というのは以前、映画の現像をしている会社の技師さんに話しを聞いたことがあるためだ。フィルムは、いかに「黒」を出すかが重要。撮影した時点と、上映する時点では調整が違うかもしれない。監督がプリントする際の指示がリマスターでは入っていない可能性がある。本当の色が出ていない可能性がある。という。

アナログ方式でさえそうなのに、デジタルはそもそもがサンプリング方式、 制作側は楽になったかもしれないが、見ていると何か足りない気がする。デジタルリマスター化というと聞こえはいいのだが、 調整がない、ディレクターの意図した仕上げができていない作品もあるという。そこまでこだわる人も、気にする人も、見抜ける人もいないのだろう。

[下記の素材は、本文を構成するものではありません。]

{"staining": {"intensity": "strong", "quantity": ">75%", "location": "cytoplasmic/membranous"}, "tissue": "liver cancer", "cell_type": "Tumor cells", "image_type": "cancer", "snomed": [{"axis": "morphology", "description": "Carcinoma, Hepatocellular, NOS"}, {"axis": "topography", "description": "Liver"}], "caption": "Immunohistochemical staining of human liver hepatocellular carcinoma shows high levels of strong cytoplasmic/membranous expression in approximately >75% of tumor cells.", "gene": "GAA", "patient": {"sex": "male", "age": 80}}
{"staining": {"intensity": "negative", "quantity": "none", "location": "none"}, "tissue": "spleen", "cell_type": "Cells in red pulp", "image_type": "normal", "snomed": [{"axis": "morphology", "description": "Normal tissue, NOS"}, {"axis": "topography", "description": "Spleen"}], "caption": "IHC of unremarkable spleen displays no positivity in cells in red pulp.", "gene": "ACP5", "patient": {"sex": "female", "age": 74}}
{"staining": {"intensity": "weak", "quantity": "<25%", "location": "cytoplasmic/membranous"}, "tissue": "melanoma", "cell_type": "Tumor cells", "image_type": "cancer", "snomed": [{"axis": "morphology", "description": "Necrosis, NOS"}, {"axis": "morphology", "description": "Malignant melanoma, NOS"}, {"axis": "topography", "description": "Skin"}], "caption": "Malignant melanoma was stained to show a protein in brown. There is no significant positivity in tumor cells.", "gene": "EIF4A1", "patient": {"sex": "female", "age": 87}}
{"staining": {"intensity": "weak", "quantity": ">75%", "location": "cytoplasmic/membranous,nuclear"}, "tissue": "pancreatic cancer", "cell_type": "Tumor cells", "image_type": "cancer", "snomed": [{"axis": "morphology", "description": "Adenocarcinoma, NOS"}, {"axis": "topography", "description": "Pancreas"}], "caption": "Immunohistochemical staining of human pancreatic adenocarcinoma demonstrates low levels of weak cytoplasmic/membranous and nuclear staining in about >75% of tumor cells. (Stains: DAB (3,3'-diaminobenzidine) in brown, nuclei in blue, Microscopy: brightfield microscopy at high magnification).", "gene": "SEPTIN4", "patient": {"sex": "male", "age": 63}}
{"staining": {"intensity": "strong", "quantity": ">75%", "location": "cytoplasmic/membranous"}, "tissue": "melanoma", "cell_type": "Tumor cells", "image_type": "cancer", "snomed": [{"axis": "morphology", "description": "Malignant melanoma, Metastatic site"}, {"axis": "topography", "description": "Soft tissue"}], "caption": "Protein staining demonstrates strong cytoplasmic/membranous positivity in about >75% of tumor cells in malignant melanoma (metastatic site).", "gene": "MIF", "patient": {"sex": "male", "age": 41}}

ともかく映画はスマホ、タブレットでオンデマンドで見られる時代となり、名画座のほとんどが姿を消してしまったが、改装か何かで名前が新しくなった池袋文芸座と、飯田橋ギンレイホールが健在なのは救い。そして個人的に気になる点としては、 今健在の名画座もデジタルシネマ方式なんだろうか?という点である。